Shareholders will be granted non-tradable subscription rights. The subscription

period in the Subsequent Offering is expected to commence following publication

of Prospectus end June 2018.

For further information, please contact: Henrik A. Christensen, Chairman, +47

909 67 683, [email protected] or Erik Frydendal, CEO, +47 957 72 947,

[email protected]

Additional information about the Company can be found at:

https://www.huntergroup.no/

*** Important information: The release is not for publication or distribution,

in whole or in part directly or indirectly, in or into Australia, Canada, Japan

or the United States (including its territories and possessions, any state of

the United States and the District of Columbia).

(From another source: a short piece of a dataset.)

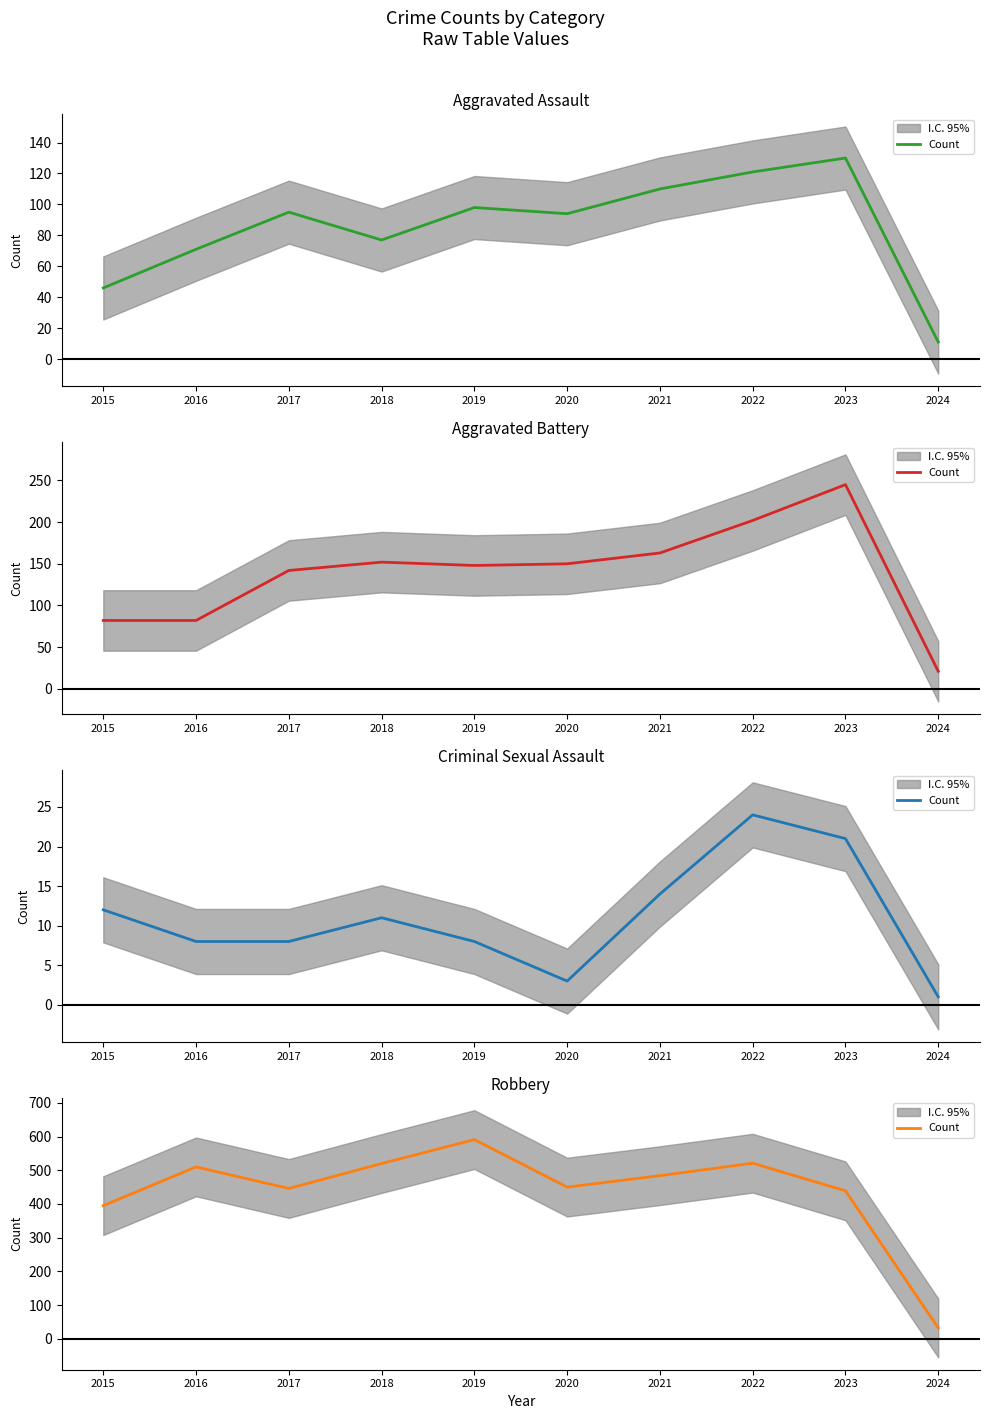

What is the change in value from 2016 to 2020?

-60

This release is an announcement

issued pursuant to legal information obligations, and is subject of the

disclosure requirements pursuant to section 5-12 of the Norwegian Securities

Trading Act. It is issued for information purposes only, and does not constitute

or form part of any offer or solicitation to purchase or subscribe for

securities, in the United States or in any other jurisdiction. The securities

mentioned herein have not been, and will not be, registered under the United

States Securities Act of 1933, as amended (the "US Securities Act"). The

securities may not be offered or sold in the United States except pursuant to an

exemption from the registration requirements of the US Securities Act. The

Company does not intend to register any portion of the offering of the

securities in the United States or to conduct a public offering of the

securities in the United States. Copies of this announcement are not being made

and may not be distributed or sent into Australia, Canada, Japan or the United

States. The issue, exercise, purchase or sale of subscription rights and the

subscription or purchase of shares in the Company are subject to specific legal

or regulatory restrictions in certain jurisdictions. Neither the Company nor the

Managers assumes any responsibility in the event there is a violation by any

person of such restrictions. The distribution of this release may in certain

jurisdictions be restricted by law. Persons into whose possession this release

comes should inform themselves about and observe any such restrictions. Any

failure to comply with these restrictions may constitute a violation of the

securities laws of any such jurisdiction. The Managers are acting for the

Company and no one else in connection with the Private Placement and will not be

responsible to anyone other than the Company providing the protections afforded

to their respective clients or for providing advice in relation to the Private

Placement and/or any other matter referred to in this release. Forward-looking

statements: This release and any materials distributed in connection with this

release may contain certain forward-looking statements. By their nature, forward

-looking statements involve risk and uncertainty because they reflect the

Company's current expectations and assumptions as to future events and

circumstances that may not prove accurate. A number of material factors could

cause actual results and developments to differ materially from those expressed

or implied by these forward-looking statements.